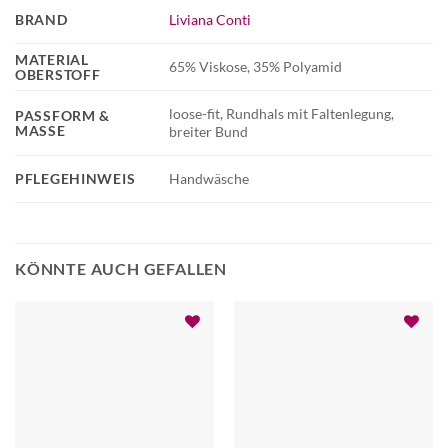
BRAND
Liviana Conti
MATERIAL
65% Viskose, 35% Polyamid
OBERSTOFF
loose-fit, Rundhals mit Faltenlegung,
PASSFORM &
MASSE
breiter Bund
PFLEGEHINWEIS
Handwäsche
KÖNNTE AUCH GEFALLEN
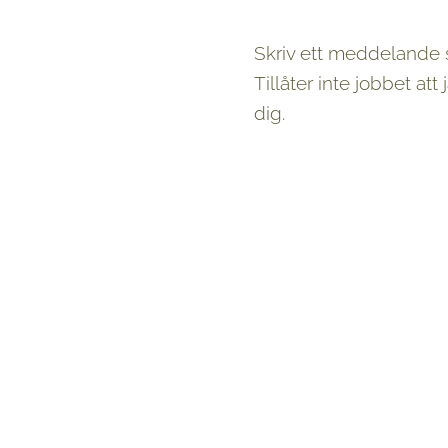
Skriv ett meddelande s
Tillåter inte jobbet att
dig.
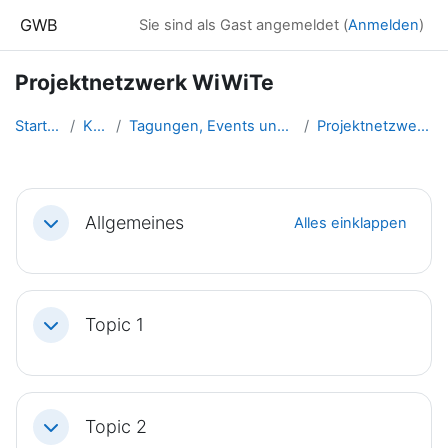
Zum Hauptinhalt
GWB
Sie sind als Gast angemeldet (
Anmelden
)
Projektnetzwerk WiWiTe
Startseite
Kurse
Tagungen, Events und Arbeitsge...
Projektnetzwerk WiWiTe
Abschnittsübersicht
Allgemeines
Alles einklappen
Einklappen
Topic 1
Einklappen
Topic 2
Einklappen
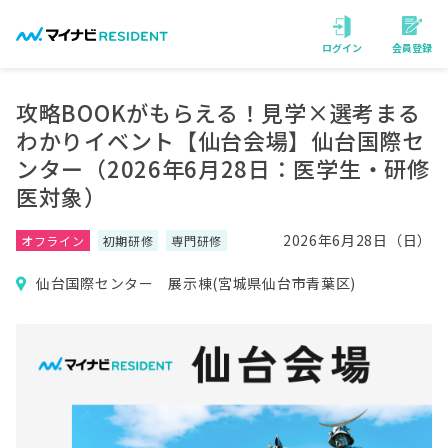
会員登録
ログイン
攻略BOOKがもらえる！見学×選考まる
わかりイベント【仙台会場】仙台国際セ
ンター（2026年6月28日：医学生・研修
医対象）
2026年6月28日（日）
オフライン
初期研修
専門研修
仙台国際センター 展示棟(宮城県仙台市青葉区)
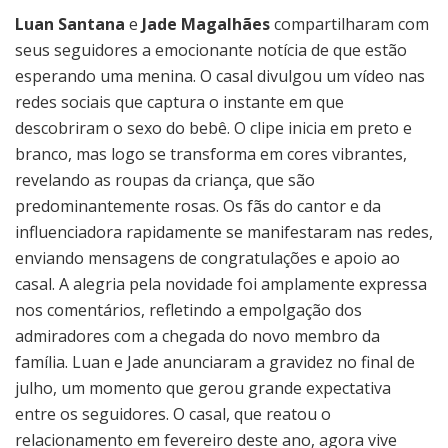
Luan Santana
e
Jade Magalhães
compartilharam com
seus seguidores a emocionante notícia de que estão
esperando uma menina. O casal divulgou um vídeo nas
redes sociais que captura o instante em que
descobriram o sexo do bebê. O clipe inicia em preto e
branco, mas logo se transforma em cores vibrantes,
revelando as roupas da criança, que são
predominantemente rosas. Os fãs do cantor e da
influenciadora rapidamente se manifestaram nas redes,
enviando mensagens de congratulações e apoio ao
casal. A alegria pela novidade foi amplamente expressa
nos comentários, refletindo a empolgação dos
admiradores com a chegada do novo membro da
família. Luan e Jade anunciaram a gravidez no final de
julho, um momento que gerou grande expectativa
entre os seguidores. O casal, que reatou o
relacionamento em fevereiro deste ano, agora vive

::::::::::

▶ [Work item]
Could you set down every record above word for word, leaving out the pictures?

▶ [Problem solution]
BRAND
Liviana Conti
MATERIAL
65% Viskose, 35% Polyamid
OBERSTOFF
loose-fit, Rundhals mit Faltenlegung,
PASSFORM &
MASSE
breiter Bund
PFLEGEHINWEIS
Handwäsche
KÖNNTE AUCH GEFALLEN
Skriv ett meddelande s
Tillåter inte jobbet att
dig.
Zum Hauptinhalt
GWB
Sie sind als Gast angemeldet (
Anmelden
)
Projektnetzwerk WiWiTe
Startseite
Kurse
Tagungen, Events und Arbeitsge...
Projektnetzwerk WiWiTe
Abschnittsübersicht
Allgemeines
Alles einklappen
Einklappen
Topic 1
Einklappen
Topic 2
Einklappen
会員登録
ログイン
攻略BOOKがもらえる！見学×選考まる
わかりイベント【仙台会場】仙台国際セ
ンター（2026年6月28日：医学生・研修
医対象）
2026年6月28日（日）
オフライン
初期研修
専門研修
仙台国際センター 展示棟(宮城県仙台市青葉区)
Luan Santana
e
Jade Magalhães
compartilharam com
seus seguidores a emocionante notícia de que estão
esperando uma menina. O casal divulgou um vídeo nas
redes sociais que captura o instante em que
descobriram o sexo do bebê. O clipe inicia em preto e
branco, mas logo se transforma em cores vibrantes,
revelando as roupas da criança, que são
predominantemente rosas. Os fãs do cantor e da
influenciadora rapidamente se manifestaram nas redes,
enviando mensagens de congratulações e apoio ao
casal. A alegria pela novidade foi amplamente expressa
nos comentários, refletindo a empolgação dos
admiradores com a chegada do novo membro da
família. Luan e Jade anunciaram a gravidez no final de
julho, um momento que gerou grande expectativa
entre os seguidores. O casal, que reatou o
relacionamento em fevereiro deste ano, agora vive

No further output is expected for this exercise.